A water bag exchanges its fluid density and transforms and conforms its shape and fluid contents on impact with a surface or plain. On impact with a surface such as water, the water bag dissipates its energy dynamically as it interacts with the water surface exchanging fluid contents. This changes and balances the bag's density, mass and shape to conform to the water or surface it is performing on as it loses its velocity and comes to rest.

The bean bag-like design of the water bag changes shape and conforms to a surface thus it collapses and is "slow acting" on impact. There is a significant difference between the physics of the sealed water ball and the water absorbing water bag.

The water bag exchanges its fluid contents on impact and it changes its shape as it collapses on impact.
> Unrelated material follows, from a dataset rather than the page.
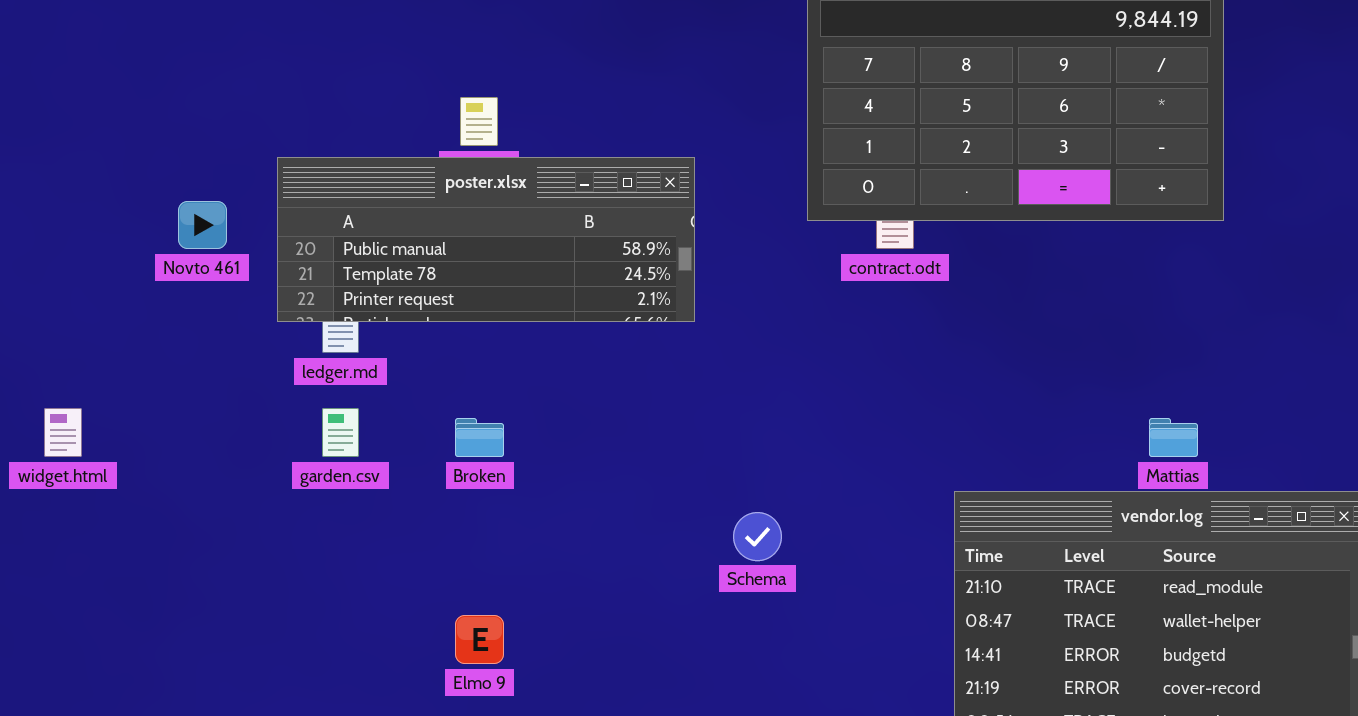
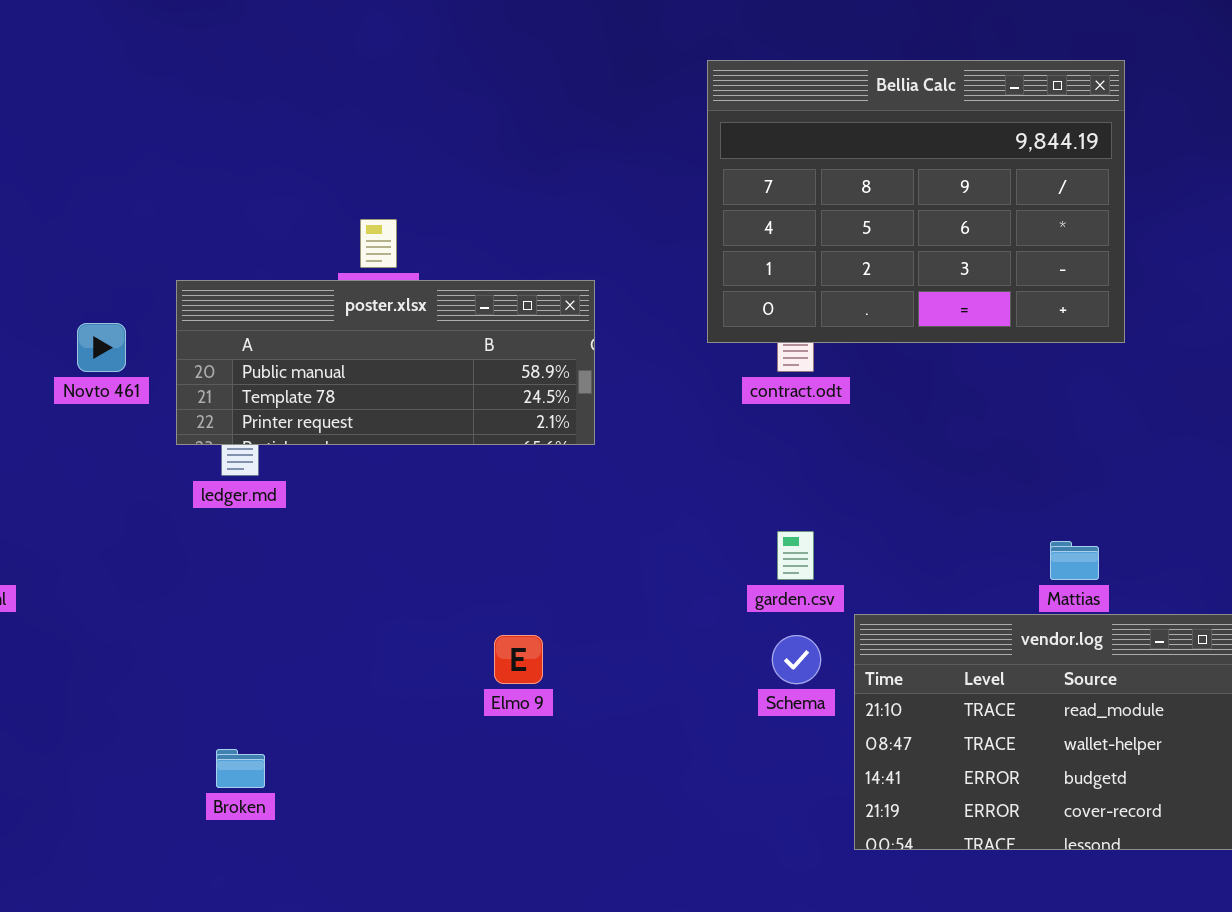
garden.csv: [322,408,359,457] -> [777,531,814,580], moved
Broken: [455,418,504,457] -> [216,749,265,788], moved
Schema: [733,512,782,561] -> [772,635,821,684], moved
Elmo 9: [455,615,504,664] -> [494,635,543,684], moved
There is no bouncing or minimal bouncing action. Slow acting on impact is an intended design characteristic that is very pleasing and safe in high-speed play action. The "rolling action" of the water bag is referred to as a "low skip profile" on the water surface that again collapses on impact with the water surface or player's hand. This makes the water bag less active and easier to catch. The water bag is both fast in action and slow acting on impact.

==Safety issues==
Most water balls currently available, while perfectly functional in water, are not designed to work well on a hard surface. Water bags behave like a bean bag thus they do not have the same impact as a bouncy ball. When a water bag hits a pool deck, it will roll rather than bounce like a water ball.
In addition, the impact of a water ball can cause bodily harm, and some water balls have even left visible marks on the skin.
However, there are several balls that address these issues by using softer and lighter material.
They have a low skip pattern, are easy to catch, and tend to stay in the pool. Water-absorbing designs are also more suitable for play in crowded pools.